Physicists created the most white substance from cellulose nanofibers in the world, inspired by the complex shells of exotic beetles.
White and black colors have long been considered to be opposite to each other. From the physical point of view, this is easily explained: black things absorb almost all the light that hits them, while white things reflect it in the opposite direction, which is the same for light radiation with waves of any length. A group of European scientists, using this property alone, created the world’s whiteest paper. But how white is it? “When you paint a wall in white, you have to put a few layers of paint on it. In the case of our material, only one layer 10 microns thick will suffice, “answers the lead author of the study Olimpia Onelli of Cambridge University. For comparison, the thickness of a human hair is from 80 to 110 microns.
As is known, the color perception of light radiation is affected by the length of its wave. The human eye can only see light with a wavelength of 380 to 750 nm. Surfaces that scatter light waves of a certain length, depending on it, become red, blue, green and so on. But the white surface should scatter any light equally, and therefore the key to creating perfectly white material was a rough, porous surface.
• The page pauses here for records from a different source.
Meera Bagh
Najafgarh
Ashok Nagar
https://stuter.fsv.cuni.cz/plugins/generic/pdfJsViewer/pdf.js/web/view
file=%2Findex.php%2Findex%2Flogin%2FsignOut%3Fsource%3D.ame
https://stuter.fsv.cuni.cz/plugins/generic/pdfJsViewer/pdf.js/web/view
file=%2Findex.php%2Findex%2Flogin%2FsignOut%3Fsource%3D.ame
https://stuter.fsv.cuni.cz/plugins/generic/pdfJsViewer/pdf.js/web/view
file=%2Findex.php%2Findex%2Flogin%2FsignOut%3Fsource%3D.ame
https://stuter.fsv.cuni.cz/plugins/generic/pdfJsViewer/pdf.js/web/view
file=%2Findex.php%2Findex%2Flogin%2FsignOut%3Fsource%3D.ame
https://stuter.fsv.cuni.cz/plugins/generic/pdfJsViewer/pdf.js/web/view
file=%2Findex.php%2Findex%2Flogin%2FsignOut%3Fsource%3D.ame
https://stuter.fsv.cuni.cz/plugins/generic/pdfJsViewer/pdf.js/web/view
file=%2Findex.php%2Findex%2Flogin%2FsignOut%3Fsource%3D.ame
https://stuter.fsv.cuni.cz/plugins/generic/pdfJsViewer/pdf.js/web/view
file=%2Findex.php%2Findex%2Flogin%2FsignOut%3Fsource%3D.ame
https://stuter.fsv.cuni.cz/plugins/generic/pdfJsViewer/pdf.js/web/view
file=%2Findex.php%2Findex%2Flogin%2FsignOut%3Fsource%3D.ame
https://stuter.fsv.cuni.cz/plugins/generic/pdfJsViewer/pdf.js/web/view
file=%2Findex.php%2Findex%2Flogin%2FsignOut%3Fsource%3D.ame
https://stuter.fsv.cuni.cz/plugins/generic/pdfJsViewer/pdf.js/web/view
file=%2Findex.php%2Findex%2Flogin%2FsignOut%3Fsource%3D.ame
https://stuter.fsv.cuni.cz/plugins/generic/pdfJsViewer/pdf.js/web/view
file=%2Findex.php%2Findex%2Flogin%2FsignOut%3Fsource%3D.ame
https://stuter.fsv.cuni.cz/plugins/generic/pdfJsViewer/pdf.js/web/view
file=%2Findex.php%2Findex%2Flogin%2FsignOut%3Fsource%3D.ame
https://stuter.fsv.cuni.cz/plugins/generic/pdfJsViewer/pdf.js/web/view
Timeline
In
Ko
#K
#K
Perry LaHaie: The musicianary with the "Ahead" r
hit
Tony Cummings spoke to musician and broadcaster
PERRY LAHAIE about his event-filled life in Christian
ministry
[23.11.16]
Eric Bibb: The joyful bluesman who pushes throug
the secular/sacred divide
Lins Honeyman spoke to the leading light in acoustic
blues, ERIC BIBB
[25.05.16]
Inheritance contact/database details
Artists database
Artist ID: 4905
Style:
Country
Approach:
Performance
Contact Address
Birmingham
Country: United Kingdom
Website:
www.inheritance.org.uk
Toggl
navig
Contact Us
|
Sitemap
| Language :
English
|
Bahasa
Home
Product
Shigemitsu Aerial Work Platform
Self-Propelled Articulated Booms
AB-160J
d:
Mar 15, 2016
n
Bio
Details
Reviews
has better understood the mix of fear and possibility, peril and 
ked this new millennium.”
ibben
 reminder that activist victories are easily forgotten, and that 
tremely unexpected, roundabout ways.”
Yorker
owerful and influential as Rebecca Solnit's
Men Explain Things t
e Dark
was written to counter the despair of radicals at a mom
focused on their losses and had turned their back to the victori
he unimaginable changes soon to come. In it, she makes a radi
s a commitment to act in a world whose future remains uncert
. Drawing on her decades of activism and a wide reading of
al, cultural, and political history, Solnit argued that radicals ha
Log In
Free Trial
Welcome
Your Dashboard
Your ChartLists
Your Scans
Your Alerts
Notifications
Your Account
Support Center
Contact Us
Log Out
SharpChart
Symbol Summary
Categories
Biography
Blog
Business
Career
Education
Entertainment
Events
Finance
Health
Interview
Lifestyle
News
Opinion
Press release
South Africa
Usually, for the preparation of white substances of physics, titanium dioxide is used, but in the form of nanoparticles this substance can be toxic. Researchers drew attention to beetles of the genus Cyphochilus, the chitinous shell of which perfectly disperses light due to its complex biostructure. As a result, cellulosic nano-fibrils-nanosized cellulose fibers-resembled chitin in their structure were used in the new material. Scientists rotated the cellulose in a centrifuge until the fibers of the desired length were left in the liquid suspension, after which the liquids were allowed to dry and the nano-fibrils themselves created a texture with the “correct” whiteness.
According to a study published in the journal Advanced Materials, the new material is 20-30 times whiter than white filter paper. To date, it is not the most white matter in the world – some forms of titanium dioxide are still slightly whiter. However, since this substance is not a threat, it can be used anywhere – in paint, cosmetics and even in food.